Concurrent Kernel Execution

I apologized if this is an old question, I wasn’t able to find the answer in the first few pages of this forum or using the search function or the very limited and horribly written OpenCL programming guide.

How do you implement concurrent kernel execution in OpenCL?

I don’t think this is possible in OpenCL at the moment

The programming guide says it is possible:

For devices of compute capability 2.0, multiple kernels can execute concurrently on a device, so maximum utilization can also be achieved by using queues to enable enough kernels to execute concurrently.

It mentions using queues, but has no example code or further explanation on how to achieve this, do you just put the kernels into different command queues and then call them without any event of flush between the two, for example?

The Nvidia OpenCL programming guide is very vague on this matter, as it is on quite a few things, I’m not sure if that’s intentional or not.

I think the key is the CL_QUEUE_OUT_OF_ORDER_EXEC_MODE_ENABLE property of the command queue. See section 5.8 Out-of-order Execution of Kernels and Memory Object Commands of the OpenCL 1.0 specs (in the OpenCL 1.1 specs it is 5.11). You should also be able to create multiple (possibly in-order) command queues for the same device, which would at least allow the driver to schedule them concurrently. CL_QUEUE_OUT_OF_ORDER_EXEC_MODE_ENABLE is not supported on compute capability 1.x cards (which can process a single kernel call at a time only, some of them with overlapping DMA transfers).

Regards,
Markus

The OpenCL API gives you two options, although I’ve not experimented with the NV drivers yet so I don’t know if they’ll both actually give parallel execution:

  1. Use an out-of-order queue (pass CL_QUEUE_OUT_OF_ORDER_EXEC_MODE_ENABLE when creating the queue). This will cause all commands in that queue to be potentially parallelised, so you’ll need to use events to enforce any required ordering (e.g. loading of data before processing that data, or dependent kernels).

  2. Use multiple queues and put a command into each queue. Each queue can be scheduled independently, except where events are used to constrain ordering.
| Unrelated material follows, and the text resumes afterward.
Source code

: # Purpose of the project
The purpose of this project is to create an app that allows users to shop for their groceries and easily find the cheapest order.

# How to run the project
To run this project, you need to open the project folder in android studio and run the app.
It should be okay to clFlush the queues whenever, since that doesn’t block on completion (unlike clFinish).

Ok, thanks everyone, I’ll give this a try and let you know how it turns out.

When I try the second option, the profiler returns a really long run time for the first kernel (of two kernels), unless I clFinish after each kernel (which would prohibit CKE I would imagine, so that kind of defeats the purpose), so my point is that I’m not sure this works either.